→ Estratto della pagina
········
Life is politics, every decision you make, that’s what it means, when people start going on I just get completely lost.
Per qualche ascoltatore l’ultra-left di cui era butterata la poetica di Mark Stewart distrae molto dall’esperienza catartica e ferina che caratterizza i migliori passaggi del Pop Group, per qualcun altro è un grande valore aggiunto al percorso dell’artista (quando non è troppo preachy). Forse è una soluzione scontata a questo tipo di dilemma, ma io penso che gettarsi in modo così ossessivo e feroce in una lotta partigiana come quella di We Are All Prostitutes non sia molto distante dall’andare a caccia o bere sperma in un gruppo di giovani adulti Baruya. La resistenza spregiudicata è un fatto tribale nei tristi tropici del neoliberismo, e queste qui sono le coordinate spaziali e temporali in cui si muove l’azione artistica di Stewart. Natura e cultura a petto nudo dietro allo striscione incendiario che recita “ROB A BANK”. Questa congiuntura è così rara nella storia del pensiero e dell’arte che non sembra plausibile, sembra un abbaglio di critica, ma ritornando sui brani come fai a non rendertene conto?
········
→ Materiale fornito
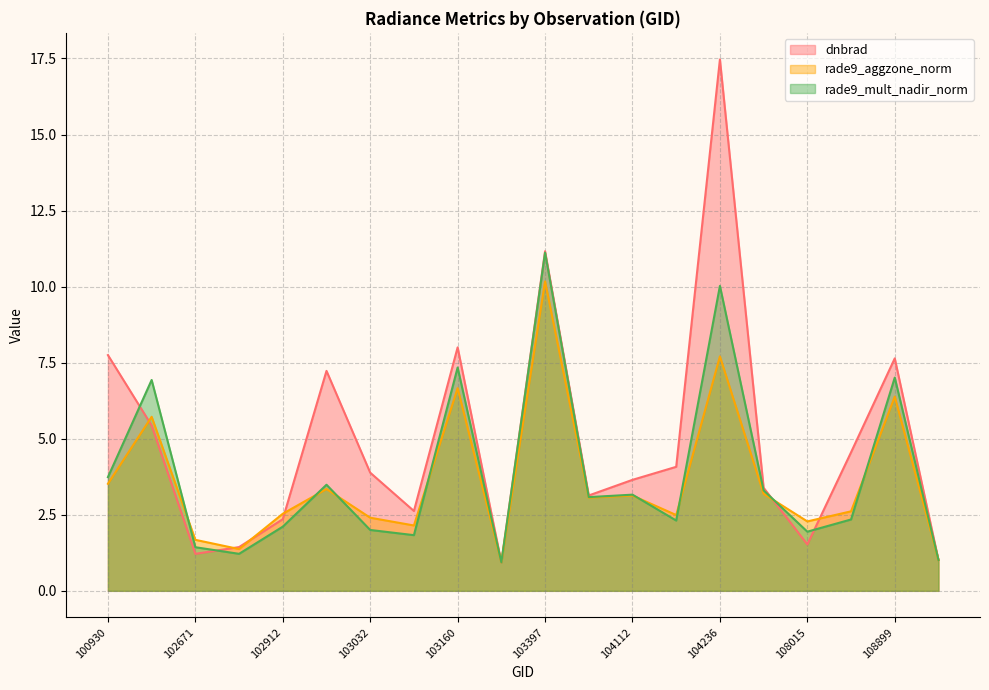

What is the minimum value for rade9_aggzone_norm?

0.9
········
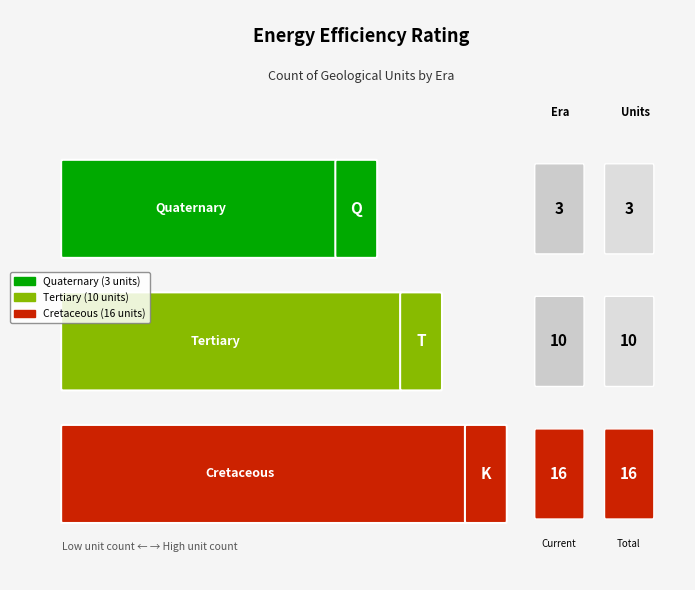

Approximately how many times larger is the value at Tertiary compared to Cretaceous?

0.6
········
→ Descrizione esercizio
Cita per intero l'estratto su Mark Stewart e il Pop Group, senza cambiare nulla. Le righe non servono per svolgere il compito.

→ Risultato richiesto
Life is politics, every decision you make, that’s what it means, when people start going on I just get completely lost.
Per qualche ascoltatore l’ultra-left di cui era butterata la poetica di Mark Stewart distrae molto dall’esperienza catartica e ferina che caratterizza i migliori passaggi del Pop Group, per qualcun altro è un grande valore aggiunto al percorso dell’artista (quando non è troppo preachy). Forse è una soluzione scontata a questo tipo di dilemma, ma io penso che gettarsi in modo così ossessivo e feroce in una lotta partigiana come quella di We Are All Prostitutes non sia molto distante dall’andare a caccia o bere sperma in un gruppo di giovani adulti Baruya. La resistenza spregiudicata è un fatto tribale nei tristi tropici del neoliberismo, e queste qui sono le coordinate spaziali e temporali in cui si muove l’azione artistica di Stewart. Natura e cultura a petto nudo dietro allo striscione incendiario che recita “ROB A BANK”. Questa congiuntura è così rara nella storia del pensiero e dell’arte che non sembra plausibile, sembra un abbaglio di critica, ma ritornando sui brani come fai a non rendertene conto?